Things to do:
• A. Answer these questions from the Scout Suite setup text:
(i) Which Python version comes pre-installed on Google Cloud VMs by default?
(ii) Which command installs Scout Suite inside the virtual environment?
(iii) What replaces the -u flag to run a scan in the context of the previously created service account?
• B. What scan commands does the Scout Suite setup text give for running in the context of the logged-in user account, and what scope does each cover?

Once the VM instance is ready, install the latest stable Scout Suite release. SSH into the instance using the browser-based SSH option in Google Cloud console (or your preferred SSH client) and run the following commands. By default, Google Cloud VMs have Python 3.8 and gcloud CLI packages pre-installed.
# Update the package metadata to the latest version
sudo apt update && sudo apt upgrade
# Install Python virtual environment
sudo apt install python3-virtualenv
# Create a Python virtual env and install Scout Suite via pip
virtualenv -p python3 venv
source venv/bin/activate
pip install scoutsuite
# For Google Cloud, review the Scout Suite commands available
scout gcp -h
Run a Cloud Security Scan
To run a scan in the context of the logged-in user account, run the following commands. Authorize the user access request in your browser to continue.
- For a specific project:
scout gcp -u --project-id <PROJECT_ID>
- For a specific folder:
scout gcp -u --folder-id <FOLDER_ID>
- For the entire organization:
scout gcp -u --organization-id <ORGANIZATION_ID>
- For all projects that the user has access to:
scout gcp -u --all-projects
To run a scan in the context of the previously created service account, use -s <SA_KEY_FILE.json>
instead of the -u
flag.

Dataset extract:
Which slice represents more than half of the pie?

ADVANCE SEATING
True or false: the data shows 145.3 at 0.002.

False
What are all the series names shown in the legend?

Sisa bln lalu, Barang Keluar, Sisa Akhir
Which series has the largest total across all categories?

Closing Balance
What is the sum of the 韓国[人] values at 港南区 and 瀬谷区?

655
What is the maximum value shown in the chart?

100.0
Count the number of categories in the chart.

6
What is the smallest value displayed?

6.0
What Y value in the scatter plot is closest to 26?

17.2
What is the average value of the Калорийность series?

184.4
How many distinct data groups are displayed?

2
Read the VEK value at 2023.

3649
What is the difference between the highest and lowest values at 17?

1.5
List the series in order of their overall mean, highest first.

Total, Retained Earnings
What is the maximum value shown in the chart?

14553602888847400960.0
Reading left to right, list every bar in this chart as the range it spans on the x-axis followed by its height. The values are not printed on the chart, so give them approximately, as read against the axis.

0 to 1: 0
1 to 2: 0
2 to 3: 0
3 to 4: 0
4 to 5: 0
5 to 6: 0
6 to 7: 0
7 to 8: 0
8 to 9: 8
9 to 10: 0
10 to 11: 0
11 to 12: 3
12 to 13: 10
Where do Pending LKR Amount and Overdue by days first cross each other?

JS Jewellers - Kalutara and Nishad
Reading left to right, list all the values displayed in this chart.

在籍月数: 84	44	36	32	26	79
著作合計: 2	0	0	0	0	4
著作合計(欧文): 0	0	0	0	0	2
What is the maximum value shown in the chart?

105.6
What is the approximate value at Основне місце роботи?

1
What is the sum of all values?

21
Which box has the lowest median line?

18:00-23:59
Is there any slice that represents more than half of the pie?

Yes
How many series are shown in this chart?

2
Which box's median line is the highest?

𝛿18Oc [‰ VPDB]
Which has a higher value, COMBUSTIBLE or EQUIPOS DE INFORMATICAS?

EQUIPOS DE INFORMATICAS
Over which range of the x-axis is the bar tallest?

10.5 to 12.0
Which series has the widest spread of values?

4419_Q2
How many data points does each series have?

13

Solutions for each task:
• A.
(i) Python 3.8
(ii) pip install scoutsuite
(iii) -s <SA_KEY_FILE.json>

• B.
- scout gcp -u --project-id <PROJECT_ID>: a specific project
- scout gcp -u --folder-id <FOLDER_ID>: a specific folder
- scout gcp -u --organization-id <ORGANIZATION_ID>: the entire organization
- scout gcp -u --all-projects: all projects that the user has access to